Many thanks and best regards, Christian

mathDR commented 7 years ago

This was discussed in Issue #232.

I went ahead and implemented a solution. It fits the full model, then makes separate models for each component and sets the hyperparameters correctly. See the notebook here. Note you will need to download the birthday dataset here

cs224 commented 7 years ago

Thank you very much for your very useful solution! I have to look into it in more detail.

On first sight I have 2 questions: 1) If I would use a more complicated additive kernel it would help if I could refer to each component via a name or like in the GPstuff version via an index. I understand that the conversation in #234 was exactly around this point, e.g. how to offer the API to an end-user like me. I will continue my questions there then. 2) If I look at the graph generated by 'plot(m1, X, Y,N=1)', I cannot imagine that this is 'correct' as the delta between the mean line and the dots is too big and cannot be corrected by the small addition of the periodic component. The whole model on the other hand fits very well 'plot(m, X, Y,N=1)'!

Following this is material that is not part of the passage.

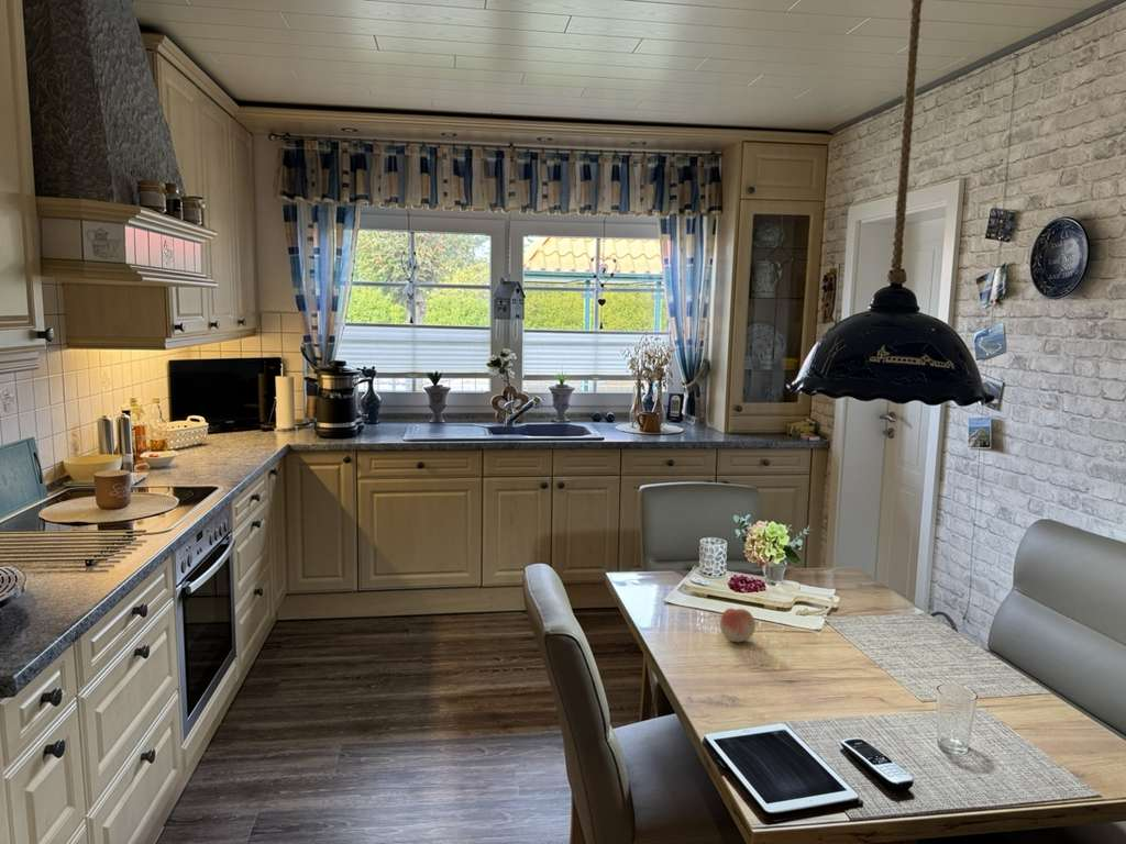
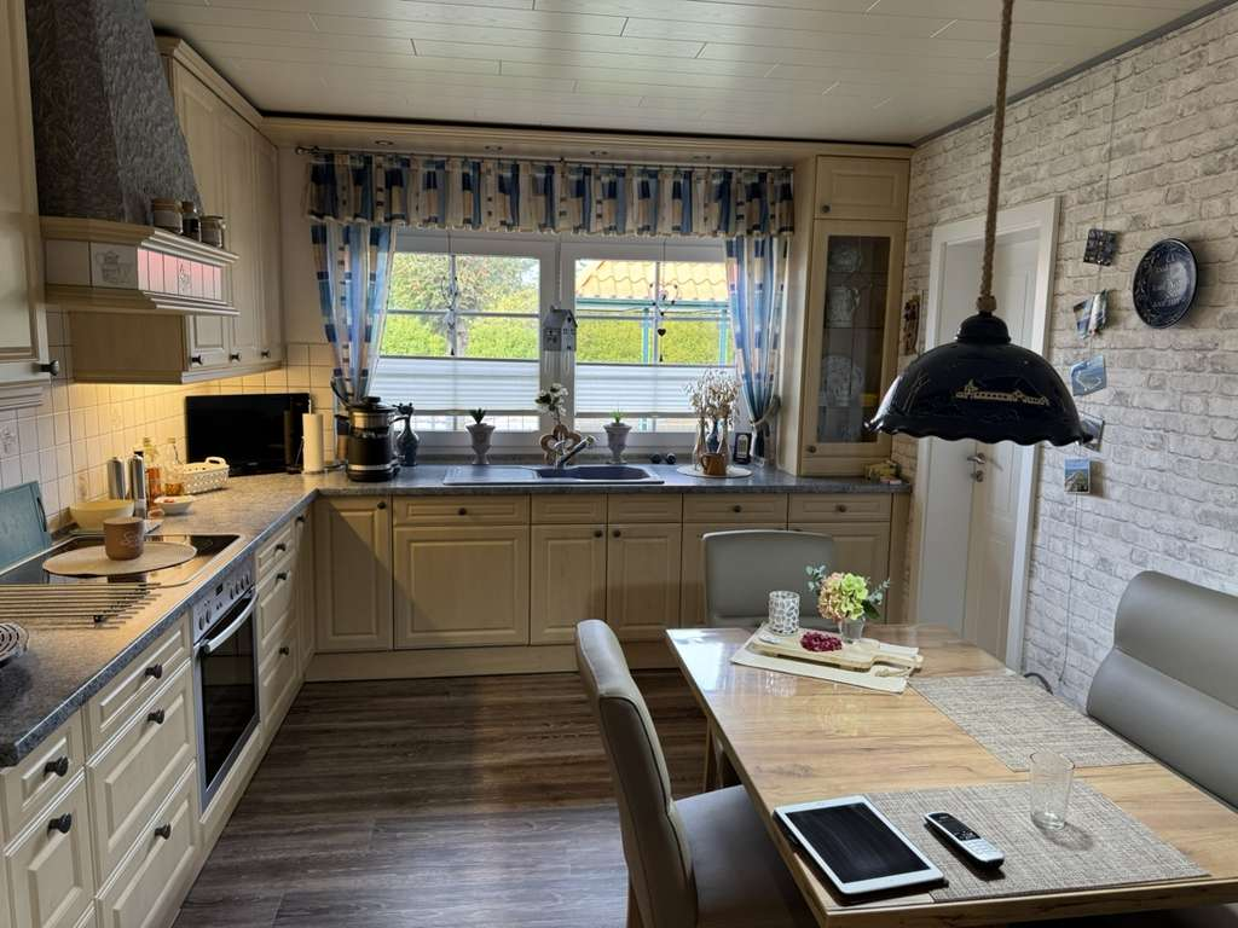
- fruit [719,608,757,643]
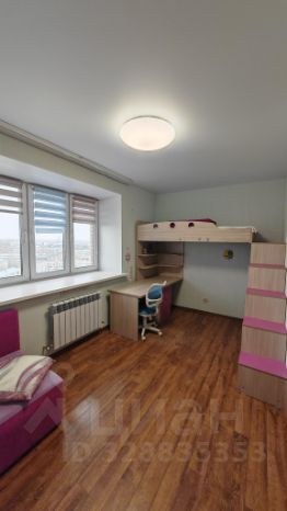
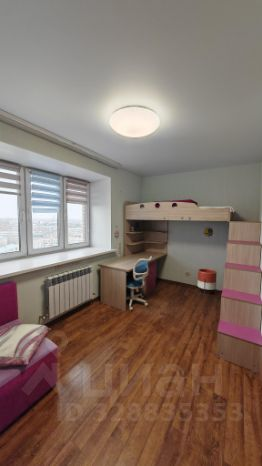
+ planter [196,268,218,296]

I think this ticket #491 is still relevant and it would help others if there would be an example given in the documentation that shows how to separate additive effects.

Thanks a lot! Christian

cs224 commented 7 years ago

I've now used the insights I got from the example of @mathDR on a simpler data-set, the CO2 data of Mauna Loa as given by Gaussian Processes for Machine Learning in chapter 5.

I put my initial results in a jupyter notebook here. Use the nbviewer link for better visual display.

Either I am doing something wrong or I seem to have a major misunderstanding of what the components are supposed to mean. I was under the impression that the components should be additive, but my test-case does not look like addtive. I've described my confusion in more detail in the notebook.

I would be very grateful for any further hints.

I am willing to develop the CO2 and the birth date examples into full examples that could be used with the GPflow documentation if wanted.

cs224 commented 7 years ago

Please correct me if I am wrong, but as far as I can tell predicting the components of an additive kernel does not work by looking at each individual kernel.

Have a look at The Kernel Cookbook and scroll down to "Additive decomposition" or look at equation 1.17 at the kernels chapter of David Duvenaud's Phd thesis.

I believe this functionality would need to be part of the core feature set of GPflow, wouldn't it?

cs224 commented 7 years ago

Here is a blog post of some new development in PyMC3 that shows how to perform this additive decomposition using the new features: https://bwengals.github.io/looking-at-the-keeling-curve-with-gps-in-pymc3.html It would be great to have a similar blog post/example how to achieve this via GPflow.

cs224 commented 7 years ago

The simplistic idea on how to do the additive decomposition from above is not correct.

I did not find a way on how to make GPflow perform this additive decomposition and therefore I decided to implement it by hand. In that set-up GPflow is used to find the correct parameters and the hand written code is used to decompose the addtitive parts.

I've put the example code in a jupyter notebook here. Use the nbviewer link for better visual display.

mathDR commented 7 years ago

@cs224 Thanks for posting this! (I was in the midst of writing up the same notebook!!)

yunlinz commented 6 years ago

@cs224 This notebook is very helpful.

One thing I've found while playing with GPflow is that you can access the kernel functions, so you can replace your kernel matrix calculations using the built in Kernel.compute_K and Kernel.compute_K_symm functions which will have the trained parameters.

Another thing of note is that the noise you observe in the posteriors should not be real, and are probably result of ill-conditioning of inverting a matrix. If you replace np.linalg.inv(A).dot(y) with np.linalg.solve(A, y) it should give you better conditioned results.

cs224 commented 6 years ago

@yunlinz Thanks for your comments. I'll try that.